I'm trying to simulate binary trait evolution along phylogenies in R. I'm simulating it with a matrix with species (final tree tips) as rows, and timesteps as columns. In each cell is a vector of traits- the position indicates the trait, and the value indicates presence/absence of the trait.
At every timestep, on every current branch, traits can independently appear with a certain probability, and each currently existing trait can disappear with a different probability. A trait that disappears on one branch doesn't necessarily disappear from another branch on which it exists. Every new trait that appears is unique.

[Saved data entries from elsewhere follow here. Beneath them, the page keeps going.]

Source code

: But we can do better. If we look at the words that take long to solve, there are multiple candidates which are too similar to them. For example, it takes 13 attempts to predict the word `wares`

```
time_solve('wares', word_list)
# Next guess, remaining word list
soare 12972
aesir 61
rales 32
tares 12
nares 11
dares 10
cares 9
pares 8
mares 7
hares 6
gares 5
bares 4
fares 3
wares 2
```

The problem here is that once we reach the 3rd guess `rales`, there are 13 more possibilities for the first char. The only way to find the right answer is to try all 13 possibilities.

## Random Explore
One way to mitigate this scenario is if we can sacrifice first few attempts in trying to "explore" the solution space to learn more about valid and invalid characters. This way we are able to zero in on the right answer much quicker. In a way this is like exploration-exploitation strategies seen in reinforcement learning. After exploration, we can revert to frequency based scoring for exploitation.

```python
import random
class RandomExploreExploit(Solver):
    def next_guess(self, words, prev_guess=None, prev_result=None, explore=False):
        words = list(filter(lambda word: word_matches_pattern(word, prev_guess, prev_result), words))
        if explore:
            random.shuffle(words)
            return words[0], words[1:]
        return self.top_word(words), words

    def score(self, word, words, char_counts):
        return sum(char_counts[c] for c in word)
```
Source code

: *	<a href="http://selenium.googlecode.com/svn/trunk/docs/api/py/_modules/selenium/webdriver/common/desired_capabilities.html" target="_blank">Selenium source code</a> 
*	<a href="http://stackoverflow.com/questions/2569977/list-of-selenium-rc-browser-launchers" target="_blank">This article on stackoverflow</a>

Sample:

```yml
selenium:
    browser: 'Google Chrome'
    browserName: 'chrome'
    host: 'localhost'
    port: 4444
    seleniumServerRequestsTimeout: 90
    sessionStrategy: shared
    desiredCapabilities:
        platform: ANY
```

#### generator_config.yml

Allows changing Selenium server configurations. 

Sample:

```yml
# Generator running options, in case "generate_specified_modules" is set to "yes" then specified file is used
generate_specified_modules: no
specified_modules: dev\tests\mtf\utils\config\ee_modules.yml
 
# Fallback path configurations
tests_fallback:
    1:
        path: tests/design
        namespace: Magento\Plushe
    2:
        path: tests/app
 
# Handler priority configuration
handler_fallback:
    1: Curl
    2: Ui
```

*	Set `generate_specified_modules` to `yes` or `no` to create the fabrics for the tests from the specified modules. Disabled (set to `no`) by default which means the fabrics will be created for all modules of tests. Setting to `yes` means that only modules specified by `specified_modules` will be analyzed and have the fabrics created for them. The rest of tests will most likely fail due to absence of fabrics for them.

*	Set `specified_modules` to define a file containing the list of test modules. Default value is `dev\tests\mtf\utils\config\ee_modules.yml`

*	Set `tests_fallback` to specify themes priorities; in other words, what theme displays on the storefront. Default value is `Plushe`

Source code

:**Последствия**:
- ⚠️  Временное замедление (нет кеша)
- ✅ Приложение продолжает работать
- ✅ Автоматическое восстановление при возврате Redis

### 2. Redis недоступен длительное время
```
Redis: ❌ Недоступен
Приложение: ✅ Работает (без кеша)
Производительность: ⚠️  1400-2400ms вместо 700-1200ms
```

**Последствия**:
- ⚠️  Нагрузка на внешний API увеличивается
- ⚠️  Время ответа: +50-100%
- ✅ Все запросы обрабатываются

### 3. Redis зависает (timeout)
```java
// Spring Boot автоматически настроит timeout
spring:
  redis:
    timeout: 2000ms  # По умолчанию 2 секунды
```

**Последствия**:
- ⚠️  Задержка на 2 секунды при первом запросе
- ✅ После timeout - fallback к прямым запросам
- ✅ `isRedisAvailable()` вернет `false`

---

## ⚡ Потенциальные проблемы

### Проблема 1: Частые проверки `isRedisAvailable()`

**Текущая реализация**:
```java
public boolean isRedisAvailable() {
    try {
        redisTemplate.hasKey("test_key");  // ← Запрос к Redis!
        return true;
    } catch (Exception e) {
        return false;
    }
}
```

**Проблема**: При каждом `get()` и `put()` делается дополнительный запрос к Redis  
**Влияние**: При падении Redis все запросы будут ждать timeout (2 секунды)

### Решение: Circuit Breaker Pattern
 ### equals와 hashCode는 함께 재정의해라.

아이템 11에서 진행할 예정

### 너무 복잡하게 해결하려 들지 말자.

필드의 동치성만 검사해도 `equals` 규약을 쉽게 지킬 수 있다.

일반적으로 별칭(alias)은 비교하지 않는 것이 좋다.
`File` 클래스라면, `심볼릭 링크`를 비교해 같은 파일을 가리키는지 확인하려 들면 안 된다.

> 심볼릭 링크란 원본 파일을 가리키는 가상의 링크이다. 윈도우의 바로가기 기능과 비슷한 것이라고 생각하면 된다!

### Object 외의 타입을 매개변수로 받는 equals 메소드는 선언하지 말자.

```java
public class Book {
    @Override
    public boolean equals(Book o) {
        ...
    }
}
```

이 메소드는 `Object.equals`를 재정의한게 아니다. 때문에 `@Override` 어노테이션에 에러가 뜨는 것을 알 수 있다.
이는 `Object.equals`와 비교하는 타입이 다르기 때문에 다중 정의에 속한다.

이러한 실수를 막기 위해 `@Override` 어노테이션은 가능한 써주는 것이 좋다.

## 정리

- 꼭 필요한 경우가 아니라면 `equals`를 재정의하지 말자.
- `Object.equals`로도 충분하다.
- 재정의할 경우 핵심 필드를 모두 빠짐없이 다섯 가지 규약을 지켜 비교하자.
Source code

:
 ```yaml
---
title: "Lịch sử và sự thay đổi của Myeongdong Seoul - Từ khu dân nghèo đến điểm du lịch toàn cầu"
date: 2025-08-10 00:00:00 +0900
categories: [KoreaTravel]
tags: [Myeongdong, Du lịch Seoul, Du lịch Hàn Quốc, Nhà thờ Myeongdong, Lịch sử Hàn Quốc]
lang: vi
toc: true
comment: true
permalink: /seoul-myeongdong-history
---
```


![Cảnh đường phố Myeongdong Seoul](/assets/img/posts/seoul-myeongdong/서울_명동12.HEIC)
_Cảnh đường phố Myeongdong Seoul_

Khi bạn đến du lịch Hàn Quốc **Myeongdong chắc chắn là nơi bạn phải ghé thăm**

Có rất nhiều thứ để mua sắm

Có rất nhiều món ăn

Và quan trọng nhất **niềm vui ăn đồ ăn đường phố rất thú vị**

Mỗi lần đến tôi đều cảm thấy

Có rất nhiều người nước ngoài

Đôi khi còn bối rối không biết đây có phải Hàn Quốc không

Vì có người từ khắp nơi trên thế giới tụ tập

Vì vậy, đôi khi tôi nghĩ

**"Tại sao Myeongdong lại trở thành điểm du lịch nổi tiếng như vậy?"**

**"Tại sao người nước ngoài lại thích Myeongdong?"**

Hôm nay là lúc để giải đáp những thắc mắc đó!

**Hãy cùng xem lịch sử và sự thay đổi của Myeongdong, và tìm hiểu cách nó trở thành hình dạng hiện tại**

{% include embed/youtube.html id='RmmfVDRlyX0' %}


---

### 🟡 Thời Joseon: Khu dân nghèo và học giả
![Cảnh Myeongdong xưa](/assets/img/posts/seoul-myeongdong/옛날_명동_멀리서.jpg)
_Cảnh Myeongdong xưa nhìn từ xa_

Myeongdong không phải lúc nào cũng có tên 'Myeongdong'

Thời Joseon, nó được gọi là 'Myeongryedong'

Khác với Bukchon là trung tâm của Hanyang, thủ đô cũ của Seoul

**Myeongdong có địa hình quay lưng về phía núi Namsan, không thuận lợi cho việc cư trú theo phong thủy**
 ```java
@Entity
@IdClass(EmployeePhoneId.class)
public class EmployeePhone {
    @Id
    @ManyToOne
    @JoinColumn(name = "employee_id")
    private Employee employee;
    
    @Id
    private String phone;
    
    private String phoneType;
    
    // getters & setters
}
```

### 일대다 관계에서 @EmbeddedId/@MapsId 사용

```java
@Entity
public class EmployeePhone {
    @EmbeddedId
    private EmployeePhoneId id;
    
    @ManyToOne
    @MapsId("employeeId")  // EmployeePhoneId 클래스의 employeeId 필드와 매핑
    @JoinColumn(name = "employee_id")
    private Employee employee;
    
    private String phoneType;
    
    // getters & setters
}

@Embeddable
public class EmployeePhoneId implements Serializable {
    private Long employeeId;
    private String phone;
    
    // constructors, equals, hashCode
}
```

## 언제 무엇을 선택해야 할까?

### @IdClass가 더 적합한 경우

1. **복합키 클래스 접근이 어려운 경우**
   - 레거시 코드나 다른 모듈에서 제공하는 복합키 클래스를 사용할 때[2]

So, as time goes along, whenever a branch gets a new trait at a timestep, a value "1" must be added to all the cells that belong to species descended from that branch, and a value "0" must be added to all the cells that belong to species not descended from that branch (so that position in the vector indicates the trait). Whenever a trait is lost in a branch, the "1" at the appropriate position must be turned into a "0" for all descendents of that branch.
To keep each trait as a position in each vector, the vectors of other branches have to get a new position (with "0" indicating trait absence) when any branch gets a new trait. The issue is I don't know how to identify which tips (rows in my matrix) originate from which current branches (at a specific timestep).
Is there a function for identifying, on a phylogeny, at a specific time, tips that share a current ancestor?
Or, do you have a better way of organizing the trait data through time?
I've tried using other software (TraitLab in Matlab) but not sure that it does exactly what I want, which is why I'd rather code it in R.